There were people telling us that how come they have investments on the one side and you could see that there was development on that side because they were different eateries, hotels and churches. So that’s why I said good and bad; you saw the development parts. Things have changed, some parts that were not tarred before have been fixed but other things like the transport and traffic and how hectic it is for commuters was still there.
Residents of the area getting set for fishing
What prompted you to visit the place after so many years?
We wanted to see what was happening. It’s an area that I know, an area I grew up in. Why not? A lot of people have that kind of nostalgia to see what has happened. To revisit old hunting grounds, places they are familiar with and mattered to them.
Do you think things can change in the future?
Of course things are already changing. I want to see it develop and it has been developing but it is not for me to prescribe what it is to happen in a few years. Who wouldn’t want to see progression and development. Surely we would be hoping for a bright future for everyone.
Do you think that residents of the undeveloped area will vote and do they have a reason to?
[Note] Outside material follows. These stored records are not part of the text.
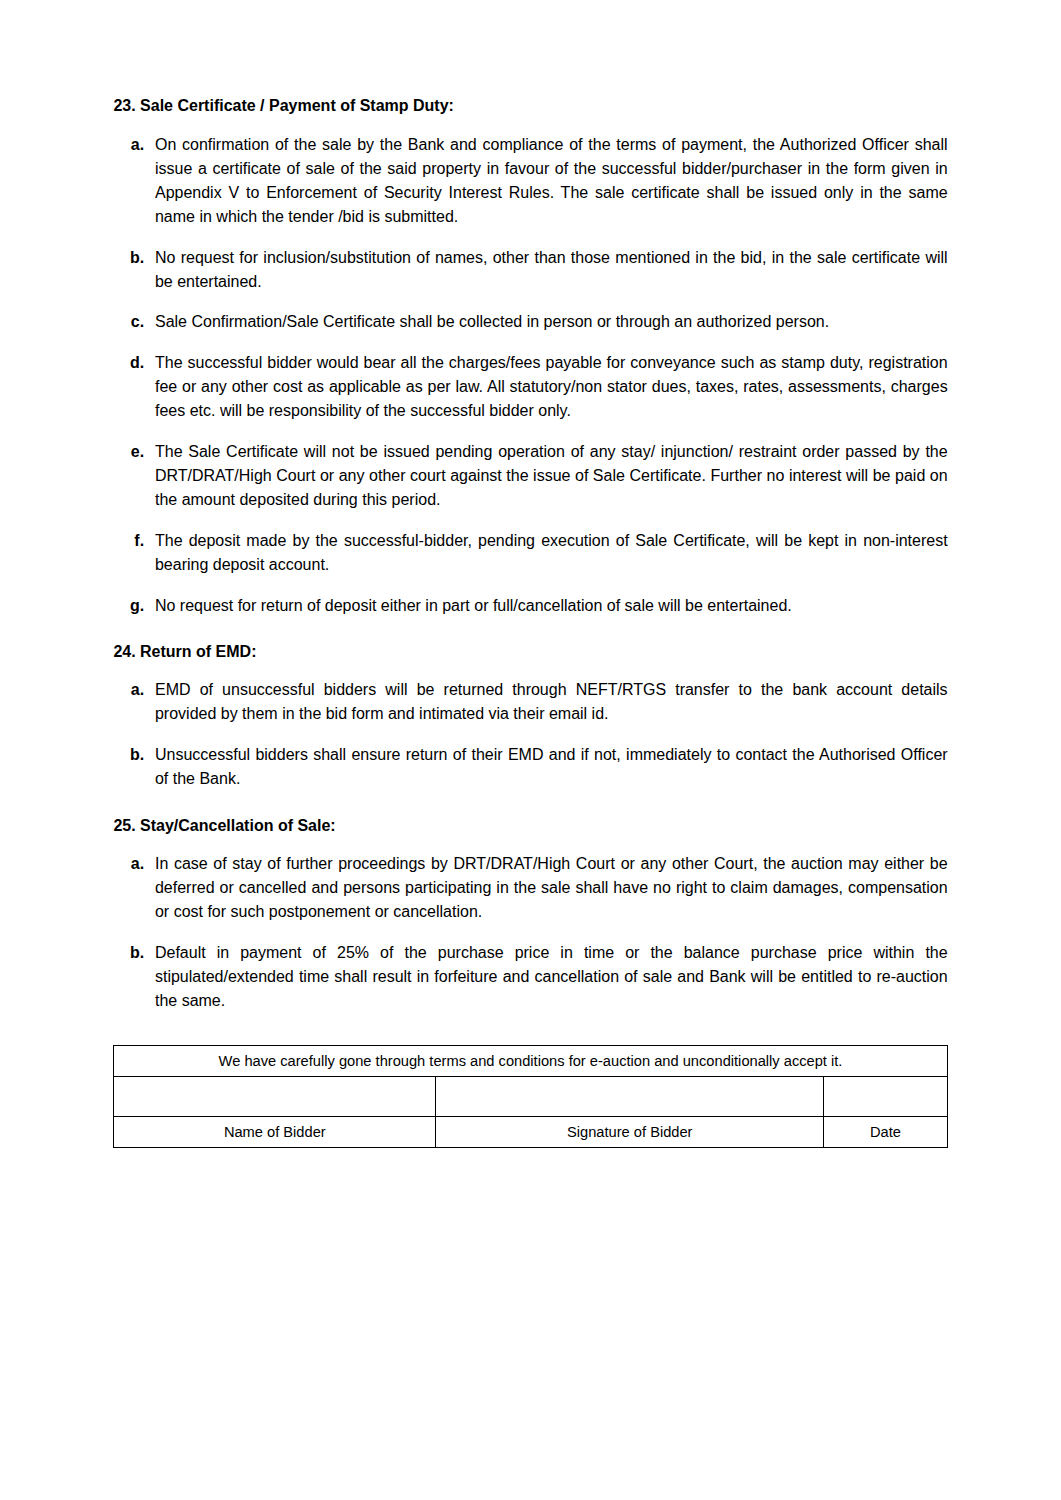23. Sale Certificate / Payment of Stamp Duty:
On confirmation of the sale by the Bank and compliance of the terms of payment, the Authorized Officer shall issue a certificate of sale of the said property in favour of the successful bidder/purchaser in the form given in Appendix V to Enforcement of Security Interest Rules. The sale certificate shall be issued only in the same name in which the tender /bid is submitted.
No request for inclusion/substitution of names, other than those mentioned in the bid, in the sale certificate will be entertained.
Sale Confirmation/Sale Certificate shall be collected in person or through an authorized person.
The successful bidder would bear all the charges/fees payable for conveyance such as stamp duty, registration fee or any other cost as applicable as per law. All statutory/non stator dues, taxes, rates, assessments, charges fees etc. will be responsibility of the successful bidder only.
The Sale Certificate will not be issued pending operation of any stay/ injunction/ restraint order passed by the DRT/DRAT/High Court or any other court against the issue of Sale Certificate. Further no interest will be paid on the amount deposited during this period.
The deposit made by the successful-bidder, pending execution of Sale Certificate, will be kept in non-interest bearing deposit account.
No request for return of deposit either in part or full/cancellation of sale will be entertained.
24. Return of EMD:
EMD of unsuccessful bidders will be returned through NEFT/RTGS transfer to the bank account details provided by them in the bid form and intimated via their email id.
Unsuccessful bidders shall ensure return of their EMD and if not, immediately to contact the Authorised Officer of the Bank.
25. Stay/Cancellation of Sale:
In case of stay of further proceedings by DRT/DRAT/High Court or any other Court, the auction may either be deferred or cancelled and persons participating in the sale shall have no right to claim damages, compensation or cost for such postponement or cancellation.
Default in payment of 25% of the purchase price in time or the balance purchase price within the stipulated/extended time shall result in forfeiture and cancellation of sale and Bank will be entitled to re-auction the same.
| We have carefully gone through terms and conditions for e-auction and unconditionally accept it. |
| Name of Bidder | Signature of Bidder | Date |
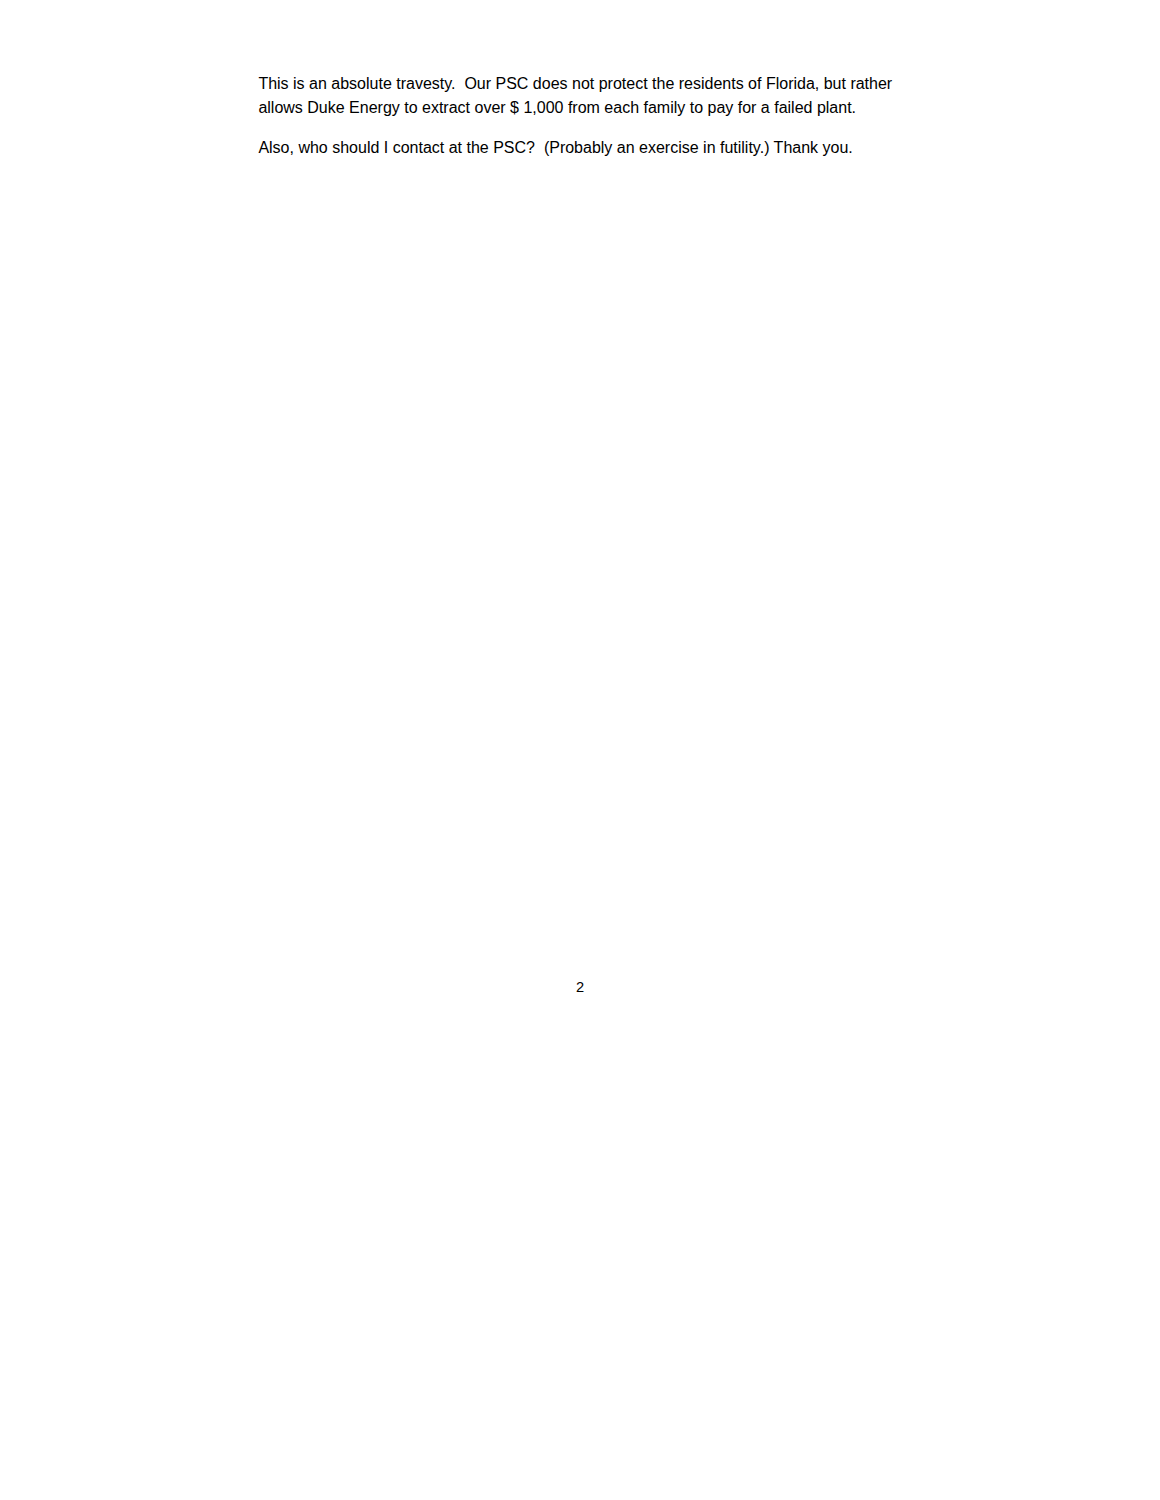This is an absolute travesty. Our PSC does not protect the residents of Florida, but rather allows Duke Energy to extract over $ 1,000 from each family to pay for a failed plant.
Also, who should I contact at the PSC? (Probably an exercise in futility.) Thank you.
2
I have heard a variety of views of people saying they are going to vote to and those who say they will not be able to vote because they haven’t got their permanent voter cards (PVCs). Some said they haven’t been able to get their PVCs because on the day they were administering it, they had to be in college. I have also heard from others who say they will not vote because they think it is more of the same thing, in the same political hands as it’s always been. Simply because it is a competition between two parties. We are a two-party system, more or less in Nigeria even though they were over 70 candidates for the presidential election. Some people haven’t registered because they are simply not interested.
You spoke to a certain Seun Awobanjo in your interview, tell us more about him and what he is doing for his community.
Seun is a young man who is serving his community, one in which he grew up in. He is now in his early 30s and he felt that in all the years which he’s lived in Isale Akoka that much has not been done to help them. So he decided that if no one is going to help, whether it is private concerns or local government, then they would build themselves. With the help some of his university friends, he started Footprints of David initiative, where he has so far, trained 105 young children, some of who are unable to go to school because it is much farther away from their homes. So they provide schooling for this children and they also provide training in theatre arts, drama, photography, print-making as a means of income generation. That is what he has managed to do for the community and he has also managed to rally up people who can help him but he is doing that because no one else is helping, so if they wouldn’t help, he would do it to uplift his community and he calls it “My Bariga, My pride.”